* _WHAT IS NEEDED_:
Reproduce the entries below, changing every "Company" to "Project" and leaving everything else unchanged.

* _RECORDS FOR THE TASK_:
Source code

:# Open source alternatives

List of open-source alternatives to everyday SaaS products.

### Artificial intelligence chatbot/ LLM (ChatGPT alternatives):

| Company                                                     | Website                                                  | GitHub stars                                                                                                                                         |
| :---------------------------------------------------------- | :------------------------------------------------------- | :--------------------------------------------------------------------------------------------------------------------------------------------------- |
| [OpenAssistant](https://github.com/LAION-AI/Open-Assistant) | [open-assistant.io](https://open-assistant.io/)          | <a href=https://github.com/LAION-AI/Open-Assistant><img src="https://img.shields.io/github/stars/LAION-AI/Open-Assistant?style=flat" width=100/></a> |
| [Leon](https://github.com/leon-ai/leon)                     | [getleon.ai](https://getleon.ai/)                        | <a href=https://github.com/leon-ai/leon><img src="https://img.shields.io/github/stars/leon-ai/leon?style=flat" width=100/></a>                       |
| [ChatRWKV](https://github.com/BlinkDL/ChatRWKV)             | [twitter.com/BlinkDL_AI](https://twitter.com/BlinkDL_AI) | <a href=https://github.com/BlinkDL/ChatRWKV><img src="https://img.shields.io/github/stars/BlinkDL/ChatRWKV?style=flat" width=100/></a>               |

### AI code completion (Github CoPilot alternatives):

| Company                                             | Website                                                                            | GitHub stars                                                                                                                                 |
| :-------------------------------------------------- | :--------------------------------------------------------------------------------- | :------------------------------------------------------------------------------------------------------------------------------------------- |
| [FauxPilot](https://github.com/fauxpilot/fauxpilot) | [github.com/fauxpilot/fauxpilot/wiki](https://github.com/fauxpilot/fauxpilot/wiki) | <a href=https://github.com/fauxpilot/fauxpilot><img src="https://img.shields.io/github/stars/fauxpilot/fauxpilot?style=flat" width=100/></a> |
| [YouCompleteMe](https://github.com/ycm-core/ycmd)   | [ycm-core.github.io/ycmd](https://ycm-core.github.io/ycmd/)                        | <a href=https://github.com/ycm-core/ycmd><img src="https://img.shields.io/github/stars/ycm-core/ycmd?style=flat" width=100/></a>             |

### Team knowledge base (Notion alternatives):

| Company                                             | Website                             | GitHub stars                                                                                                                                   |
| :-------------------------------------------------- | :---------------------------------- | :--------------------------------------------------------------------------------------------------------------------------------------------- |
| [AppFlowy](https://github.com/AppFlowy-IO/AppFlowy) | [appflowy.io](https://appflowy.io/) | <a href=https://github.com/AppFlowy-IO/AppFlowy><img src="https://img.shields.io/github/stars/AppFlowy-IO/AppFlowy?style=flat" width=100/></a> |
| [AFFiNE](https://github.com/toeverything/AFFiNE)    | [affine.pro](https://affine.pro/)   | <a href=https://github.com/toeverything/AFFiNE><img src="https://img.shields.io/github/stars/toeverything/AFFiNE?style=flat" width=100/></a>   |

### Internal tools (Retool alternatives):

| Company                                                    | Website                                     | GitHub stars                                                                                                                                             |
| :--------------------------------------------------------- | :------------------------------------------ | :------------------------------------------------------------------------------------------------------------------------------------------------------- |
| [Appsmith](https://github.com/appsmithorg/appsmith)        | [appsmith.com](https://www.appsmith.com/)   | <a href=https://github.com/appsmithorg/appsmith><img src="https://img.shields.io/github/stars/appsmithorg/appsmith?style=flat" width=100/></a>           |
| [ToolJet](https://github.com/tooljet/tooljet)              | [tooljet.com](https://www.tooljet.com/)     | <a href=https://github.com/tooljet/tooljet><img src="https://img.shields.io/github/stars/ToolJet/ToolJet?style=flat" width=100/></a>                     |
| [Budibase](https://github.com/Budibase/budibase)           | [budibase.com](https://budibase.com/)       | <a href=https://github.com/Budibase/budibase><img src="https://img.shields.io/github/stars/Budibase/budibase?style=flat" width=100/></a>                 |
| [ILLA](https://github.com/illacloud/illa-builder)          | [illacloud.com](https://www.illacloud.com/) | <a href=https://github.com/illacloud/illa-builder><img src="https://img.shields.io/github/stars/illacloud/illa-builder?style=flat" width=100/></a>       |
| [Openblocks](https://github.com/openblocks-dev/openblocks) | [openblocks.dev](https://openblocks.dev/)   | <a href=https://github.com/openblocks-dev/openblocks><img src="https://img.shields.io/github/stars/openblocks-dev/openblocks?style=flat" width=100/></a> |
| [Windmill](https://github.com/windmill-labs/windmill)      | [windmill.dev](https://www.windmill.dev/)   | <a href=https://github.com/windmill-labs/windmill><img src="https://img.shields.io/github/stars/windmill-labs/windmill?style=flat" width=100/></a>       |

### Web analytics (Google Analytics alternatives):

* _RESPONSE TO THE TASK_:
Source code

:# Open source alternatives

List of open-source alternatives to everyday SaaS products.

### Artificial intelligence chatbot/ LLM (ChatGPT alternatives):

| Project                                                     | Website                                                  | GitHub stars                                                                                                                                         |
| :---------------------------------------------------------- | :------------------------------------------------------- | :--------------------------------------------------------------------------------------------------------------------------------------------------- |
| [OpenAssistant](https://github.com/LAION-AI/Open-Assistant) | [open-assistant.io](https://open-assistant.io/)          | <a href=https://github.com/LAION-AI/Open-Assistant><img src="https://img.shields.io/github/stars/LAION-AI/Open-Assistant?style=flat" width=100/></a> |
| [Leon](https://github.com/leon-ai/leon)                     | [getleon.ai](https://getleon.ai/)                        | <a href=https://github.com/leon-ai/leon><img src="https://img.shields.io/github/stars/leon-ai/leon?style=flat" width=100/></a>                       |
| [ChatRWKV](https://github.com/BlinkDL/ChatRWKV)             | [twitter.com/BlinkDL_AI](https://twitter.com/BlinkDL_AI) | <a href=https://github.com/BlinkDL/ChatRWKV><img src="https://img.shields.io/github/stars/BlinkDL/ChatRWKV?style=flat" width=100/></a>               |

### AI code completion (Github CoPilot alternatives):

| Project                                             | Website                                                                            | GitHub stars                                                                                                                                 |
| :-------------------------------------------------- | :--------------------------------------------------------------------------------- | :------------------------------------------------------------------------------------------------------------------------------------------- |
| [FauxPilot](https://github.com/fauxpilot/fauxpilot) | [github.com/fauxpilot/fauxpilot/wiki](https://github.com/fauxpilot/fauxpilot/wiki) | <a href=https://github.com/fauxpilot/fauxpilot><img src="https://img.shields.io/github/stars/fauxpilot/fauxpilot?style=flat" width=100/></a> |
| [YouCompleteMe](https://github.com/ycm-core/ycmd)   | [ycm-core.github.io/ycmd](https://ycm-core.github.io/ycmd/)                        | <a href=https://github.com/ycm-core/ycmd><img src="https://img.shields.io/github/stars/ycm-core/ycmd?style=flat" width=100/></a>             |

### Team knowledge base (Notion alternatives):

| Project                                             | Website                             | GitHub stars                                                                                                                                   |
| :-------------------------------------------------- | :---------------------------------- | :--------------------------------------------------------------------------------------------------------------------------------------------- |
| [AppFlowy](https://github.com/AppFlowy-IO/AppFlowy) | [appflowy.io](https://appflowy.io/) | <a href=https://github.com/AppFlowy-IO/AppFlowy><img src="https://img.shields.io/github/stars/AppFlowy-IO/AppFlowy?style=flat" width=100/></a> |
| [AFFiNE](https://github.com/toeverything/AFFiNE)    | [affine.pro](https://affine.pro/)   | <a href=https://github.com/toeverything/AFFiNE><img src="https://img.shields.io/github/stars/toeverything/AFFiNE?style=flat" width=100/></a>   |

### Internal tools (Retool alternatives):

| Project                                                    | Website                                     | GitHub stars                                                                                                                                             |
| :--------------------------------------------------------- | :------------------------------------------ | :------------------------------------------------------------------------------------------------------------------------------------------------------- |
| [Appsmith](https://github.com/appsmithorg/appsmith)        | [appsmith.com](https://www.appsmith.com/)   | <a href=https://github.com/appsmithorg/appsmith><img src="https://img.shields.io/github/stars/appsmithorg/appsmith?style=flat" width=100/></a>           |
| [ToolJet](https://github.com/tooljet/tooljet)              | [tooljet.com](https://www.tooljet.com/)     | <a href=https://github.com/tooljet/tooljet><img src="https://img.shields.io/github/stars/ToolJet/ToolJet?style=flat" width=100/></a>                     |
| [Budibase](https://github.com/Budibase/budibase)           | [budibase.com](https://budibase.com/)       | <a href=https://github.com/Budibase/budibase><img src="https://img.shields.io/github/stars/Budibase/budibase?style=flat" width=100/></a>                 |
| [ILLA](https://github.com/illacloud/illa-builder)          | [illacloud.com](https://www.illacloud.com/) | <a href=https://github.com/illacloud/illa-builder><img src="https://img.shields.io/github/stars/illacloud/illa-builder?style=flat" width=100/></a>       |
| [Openblocks](https://github.com/openblocks-dev/openblocks) | [openblocks.dev](https://openblocks.dev/)   | <a href=https://github.com/openblocks-dev/openblocks><img src="https://img.shields.io/github/stars/openblocks-dev/openblocks?style=flat" width=100/></a> |
| [Windmill](https://github.com/windmill-labs/windmill)      | [windmill.dev](https://www.windmill.dev/)   | <a href=https://github.com/windmill-labs/windmill><img src="https://img.shields.io/github/stars/windmill-labs/windmill?style=flat" width=100/></a>       |

### Web analytics (Google Analytics alternatives):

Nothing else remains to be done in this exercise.